Lawyers were given until the start of September to try to agree on the appropriate form of relief in the case.

Up to 40 bereaved relatives packed into the courtroom to discover they had won their case. Judicial review proceedings were brought in the name of Edward Barnard. Mr Barnard's 13-year-old brother Patrick was among four people killed in a St Patrick's Day bomb attack on the Hillcrest Bar in Dungannon in March, 1976. Five years later Dungannon UVF member Garnet James Busby was convicted after admitting his role in the attack.

The gang, based at a farm in Glenanne, Armagh allegedly contained members of the Royal Ulster Constabulary and the Ulster Defence Regiment. Up to 120 murders in nearly 90 incidents in Mid Ulster and Irish Border areas are under scrutiny.

Miami Showband Massacre

They include murders such as the 1975 Miami Showband Massacre, when three members of the popular group were taken from their tour bus and shot dead on a country road in Banbridge, Co Down; and the Step Inn pub bombing in Keady a year later, which claimed the lives of two Catholics.

The gang is also suspected of bombing Kays Tavern on Crowe Street in Dundalk that killed two men in December 1975, the explosion outside the Three Star Inn in Castleblayney, Co Monaghan in March 1976 that left one man dead and the murder of IRA man John Francis Green in January 1975.

A draft HET report into alleged security force collaboration with the killers was said to have been 80 per cent finalised before being shelved.

Mr Barnard and other relatives want to have police compelled to complete the full investigation and publish the findings.

During the hearing his barrister said documents in the case revealed Busby named two other suspects who allegedly took the bomb to the bar. He argued that the development represented fresh evidence in the case.

Counsel for the chief constable insisted it would be an unnecessary step to force police to finalise an overarching report he claimed had yielded no new investigative opportunities.
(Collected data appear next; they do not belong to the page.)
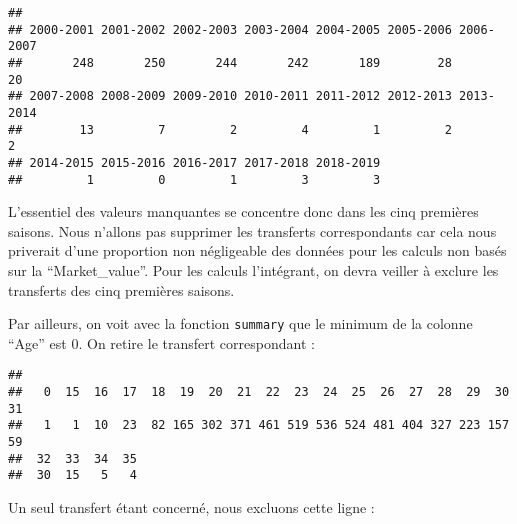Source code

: \documentclass[]{article}
\newenvironment{Shaded}{\begin{snugshade}}{\end{snugshade}}
\newcommand{\DecValTok}[1]{\textcolor[rgb]{0.00,0.00,0.81}{#1}}
\newcommand{\KeywordTok}[1]{\textcolor[rgb]{0.13,0.29,0.53}{\textbf{#1}}}
\newcommand{\NormalTok}[1]{#1}
\newcommand{\OperatorTok}[1]{\textcolor[rgb]{0.81,0.36,0.00}{\textbf{#1}}}
\newcommand{\StringTok}[1]{\textcolor[rgb]{0.31,0.60,0.02}{#1}}
\begin{document}
\begin{Shaded}
\end{Shaded}

\begin{verbatim}
## 
## 2000-2001 2001-2002 2002-2003 2003-2004 2004-2005 2005-2006 2006-2007 
##       248       250       244       242       189        28        20 
## 2007-2008 2008-2009 2009-2010 2010-2011 2011-2012 2012-2013 2013-2014 
##        13         7         2         4         1         2         2 
## 2014-2015 2015-2016 2016-2017 2017-2018 2018-2019 
##         1         0         1         3         3
\end{verbatim}

L'essentiel des valeurs manquantes se concentre donc dans les cinq
premières saisons. Nous n'allons pas supprimer les transferts
correspondants car cela nous priverait d'une proportion non négligeable
des données pour les calculs non basés sur la ``Market\_value''. Pour
les calculs l'intégrant, on devra veiller à exclure les transferts des
cinq premières saisons.

Par ailleurs, on voit avec la fonction \texttt{summary} que le minimum
de la colonne ``Age'' est 0. On retire le transfert correspondant :

\begin{Shaded}
\end{Shaded}

\begin{verbatim}
## 
##   0  15  16  17  18  19  20  21  22  23  24  25  26  27  28  29  30  31 
##   1   1  10  23  82 165 302 371 461 519 536 524 481 404 327 223 157  59 
##  32  33  34  35 
##  30  15   5   4
\end{verbatim}

Un seul transfert étant concerné, nous excluons cette ligne :

\begin{Shaded}
\end{Shaded}
\end{document}
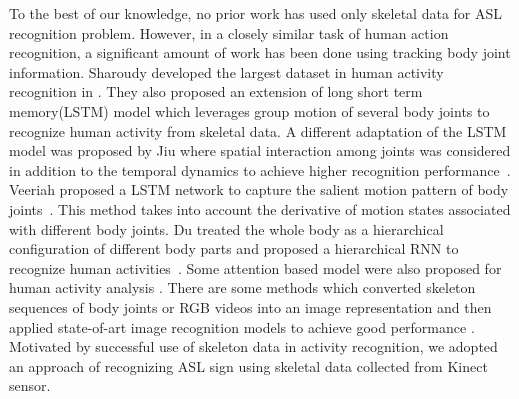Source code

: \documentclass[10pt,twocolumn,letterpaper]{article}
\begin{document}
To the best of our knowledge, no prior work has used only skeletal data for ASL recognition problem. However, in a closely similar task of human action recognition, a significant amount of work has been done using tracking body joint information. Sharoudy \etal developed the largest dataset in human activity recognition in \cite{7780484}. They also proposed an extension of long short term memory(LSTM) model which leverages group motion of several body joints to recognize human activity from skeletal data. A different adaptation of the LSTM model was proposed by Jiu \etal where spatial interaction among joints was considered in addition to the temporal dynamics to achieve higher recognition performance~\cite{8101019}. Veeriah \etal proposed a LSTM network to capture the salient motion pattern of body joints~\cite{7410817}. This method takes into account the derivative of motion states associated with different body joints. Du \etal treated the whole body as a hierarchical configuration of different body parts and proposed a hierarchical RNN to recognize human activities~\cite{7298714}. Some attention based model were also proposed for human activity analysis \cite{8226767, song2016end}. There are some methods which converted skeleton sequences of body joints or RGB videos into an image representation and then applied state-of-art image recognition models to achieve good performance \cite{DBLP:conf/cvpr/KeBASB17, DBLP:journals/corr/abs-1711-05941}.
Motivated by successful use of skeleton data in activity recognition, we adopted an approach of recognizing ASL sign using skeletal data collected from Kinect sensor.  
\end{document}
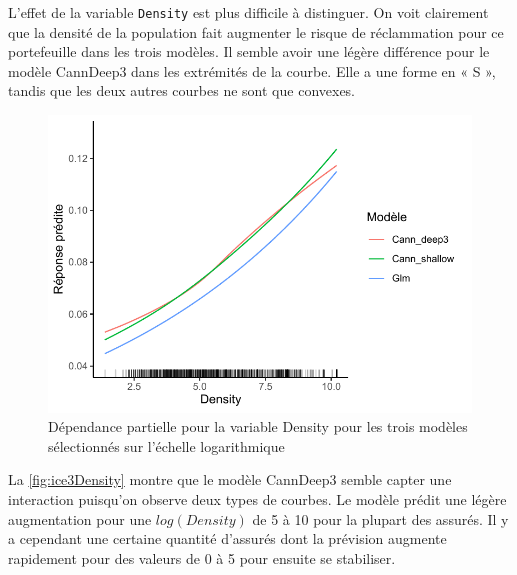 \begin{figure}
\begin{minipage}{0.45\linewidth}
\end{minipage}
\end{figure}



L'effet de la variable \verb=Density= est plus difficile à distinguer. On voit clairement que la densité de la population fait augmenter le risque de réclammation pour ce portefeuille dans les trois modèles. Il semble avoir une légère différence pour le modèle CannDeep3 dans les extrémités de la courbe. Elle a une forme en « S », tandis que les deux autres courbes ne sont que convexes.

\begin{figure}
\centering
\caption{\label{fig:pdp3Density} Dépendance partielle pour la variable Density pour les trois modèles sélectionnés sur l'échelle logarithmique }
\includegraphics[scale=0.9]{Graphiques/pdp3ModDensity}
\end{figure}


La \autoref{fig:ice3Density} montre que le modèle CannDeep3 semble capter une interaction puisqu'on observe deux types de courbes. Le modèle prédit une légère augmentation pour une $log(Density)$ de 5 à 10 pour la plupart des assurés. Il y a cependant une certaine quantité d'assurés dont la prévision augmente rapidement pour des valeurs de 0 à 5 pour ensuite se stabiliser.

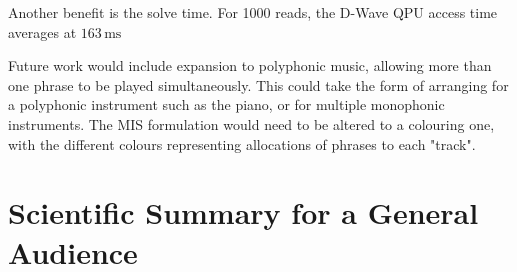 \documentclass[aps,pra,10pt,twocolumn]{revtex4-2}
\begin{document}
Another benefit is the solve time. For 1000 reads, the D-Wave QPU access time averages at $163\,\textrm{ms}$

Future work would include expansion to polyphonic music, allowing more than one phrase to be played simultaneously. This could take the form of arranging for a polyphonic instrument such as the piano, or for multiple monophonic instruments. The MIS formulation would need to be altered to a colouring one, with the different colours representing allocations of phrases to each "track".

\nocite{*}


\clearpage

\onecolumngrid %

\section*{Scientific Summary for a General Audience}

\lipsum[1]
\end{document}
In his judgment the judge held that a package of measures for ensuring the independence of the HET, agreed by a Committee of Ministers in 2009, began to be “dismantled” a year later. In 2010 operation of the HET — which had its own £34 million budget — and all cases with potential evidential opportunities was transferred to the PSNI.

Four years later the PSNI established its Legacy Investigations Branch (LIB) to take over from the HET amid severe budgetary pressures. The LIB’s ability to continue its predecessor’s work is undermined by reduced resources, significantly reduced scope and lack of independence, according to the judge.
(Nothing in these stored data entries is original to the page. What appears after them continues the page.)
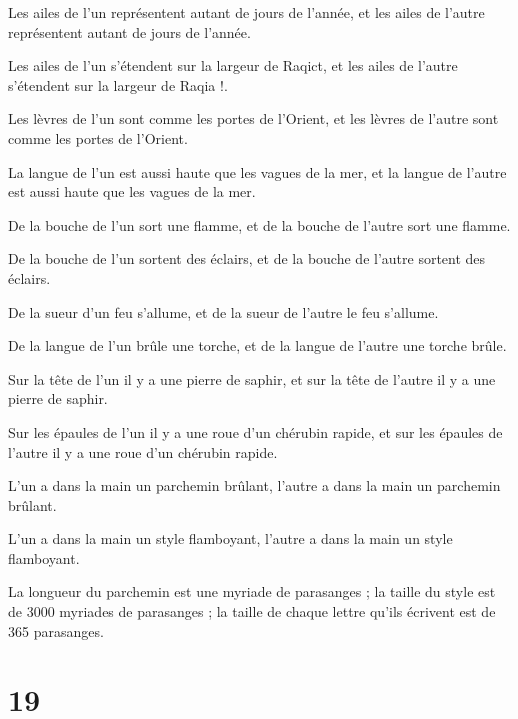\par Les ailes de l'un représentent autant de jours de l'année, et les ailes de l'autre représentent autant de jours de l'année.

\par Les ailes de l'un s'étendent sur la largeur de Raqict, et les ailes de l'autre s'étendent sur la largeur de Raqia !.

\par Les lèvres de l'un sont comme les portes de l'Orient, et les lèvres de l'autre sont comme les portes de l'Orient.

\par La langue de l'un est aussi haute que les vagues de la mer, et la langue de l'autre est aussi haute que les vagues de la mer.

\par De la bouche de l'un sort une flamme, et de la bouche de l'autre sort une flamme.

\par De la bouche de l'un sortent des éclairs, et de la bouche de l'autre sortent des éclairs.

\par De la sueur d'un feu s'allume, et de la sueur de l'autre le feu s'allume.

\par De la langue de l'un brûle une torche, et de la langue de l'autre une torche brûle.

\par Sur la tête de l'un il y a une pierre de saphir, et sur la tête de l'autre il y a une pierre de saphir.

\par Sur les épaules de l'un il y a une roue d'un chérubin rapide, et sur les épaules de l'autre il y a une roue d'un chérubin rapide.

\par L'un a dans la main un parchemin brûlant, l'autre a dans la main un parchemin brûlant.

\par L'un a dans la main un style flamboyant, l'autre a dans la main un style flamboyant.

\par La longueur du parchemin est une myriade de parasanges ; la taille du style est de 3000 myriades de parasanges ; la taille de chaque lettre qu’ils écrivent est de 365 parasanges.

\chapter{19}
He pointed out how the HET had repeatedly pledged to analyse the Glenanne series of atrocities separately and complete a report. “The unfairness here is extreme — where the applicant had believed that the murder of his brother would finally be considered in context for the purposes of discovering if there was any evidence of collusion in the murder, that process is now completed and will not be taken up by any other body,”

The judge said: “It has completely undermined the confidence of the families whose concerns are not only still unresolved but compounded by the effects of the decisions taken by the then chief constable.”